■ TEKS SUMBER ■
※ ※ ※

Dalam usia 19 tahun Aku harus menekuni dua pendidikan sekaligus, yaknip endidikan di biara, dan di seminari, dimana aku mengambil Fakultas Comparative Religion, Jurusan Islamologi.

Di tempat inilah untuk pertama kali aku mengenal Islam. Di awal kuliah, dosen memberi pengantar bahwa agama yang terbaik adalah agama kami sedangkan agama lain itu tidak baik. Beliau mengatakan, Islam itu jelek. Di Indonesia yang melarat itu siapa?, Yang bodoh siapa? Yang kumuh siapa? Yang tinggal di bantaran sungai siapa? Yang kehilangan sandal setiap hari jumat siapa? Yang berselisih paham tidak bisa bersatu itu siapa? Yang jadi teroris siapa? Semua menunjuk pada Islam. Jadi Islam itu jelek.

Aku mengatakan kesimpulan itu perlu diuji, kita lihat negara-negara lain, Philiphina, Meksiko, Itali, Irlandia, negara-negara yang mayoritas kristiani itu tak kalah amburadulnya. Aku juga mencontohkan negara-negara penjajah seperti terbentuknya negara Amerika dan Australia, sampai terbentuknya negara Yahudi Israel itu, mereka dari dulu tidak punya wilayah, lalu merampok negara Palestina.

Jadi tidak terbukti kalau Islam itu symbol keburukan. Aku jadi tertarik mempelajari masalah ini. Solusinya, aku minta ijin kepada pastur untuk mempelajari Islam dari sumbernya sendiri, yaitu al-Qur'an dan Hadits. Usulan itu diterima, tapi dengan catatan, aku harus mencari kelemahan Islam.

Ketika pertama kali memegang kitab suci al-Qur'an, aku bingung. Kitab ini, mana yang depan, mana yang belakang, mana atas mana bawah. Kemudian aku amati bentuk hurufnya, aku semakin bingung. Bentuknya panjang-panjang, bulat-bulat, akhirnya aku ambil jalan pintas, aku harus mempelajari dari terjemah.

※ ※ ※

■ INFORMASI TERSEDIA ■
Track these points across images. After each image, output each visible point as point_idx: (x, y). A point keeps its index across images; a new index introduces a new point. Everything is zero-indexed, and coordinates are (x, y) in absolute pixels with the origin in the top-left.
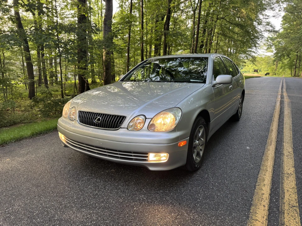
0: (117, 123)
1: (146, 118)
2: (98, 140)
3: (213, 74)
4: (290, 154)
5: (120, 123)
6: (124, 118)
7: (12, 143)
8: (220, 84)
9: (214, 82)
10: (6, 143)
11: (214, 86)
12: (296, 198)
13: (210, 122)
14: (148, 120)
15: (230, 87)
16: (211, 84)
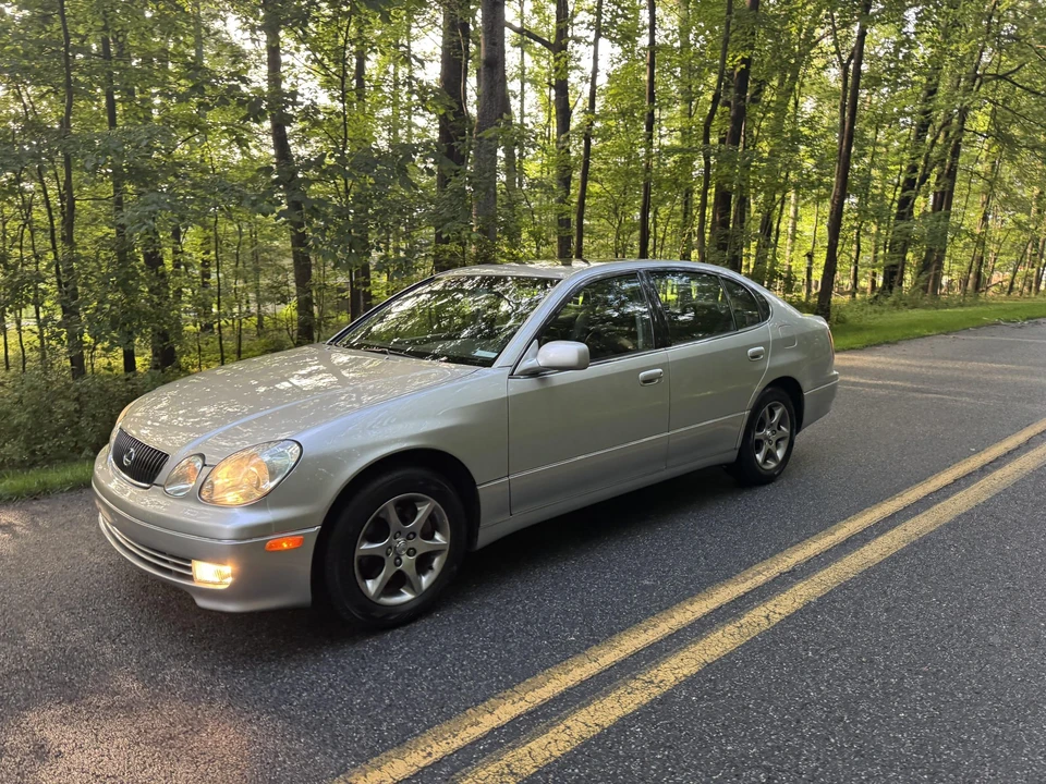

※ ※ ※

■ TUGAS 1 ■
Menurut teks sumber, jurusan apa yang diambil tokoh "aku" di Fakultas Comparative Religion?
■ TUGAS 2 ■
Salin bagian teks sumber yang dimulai dari "Ketika pertama kali" dan berakhir pada "mempelajari dari terjemah.".

■ KOTAK JAWABAN 1 ■
Jurusan Islamologi.

■ KOTAK JAWABAN 2 ■
Ketika pertama kali memegang kitab suci al-Qur'an, aku bingung. Kitab ini, mana yang depan, mana yang belakang, mana atas mana bawah. Kemudian aku amati bentuk hurufnya, aku semakin bingung. Bentuknya panjang-panjang, bulat-bulat, akhirnya aku ambil jalan pintas, aku harus mempelajari dari terjemah.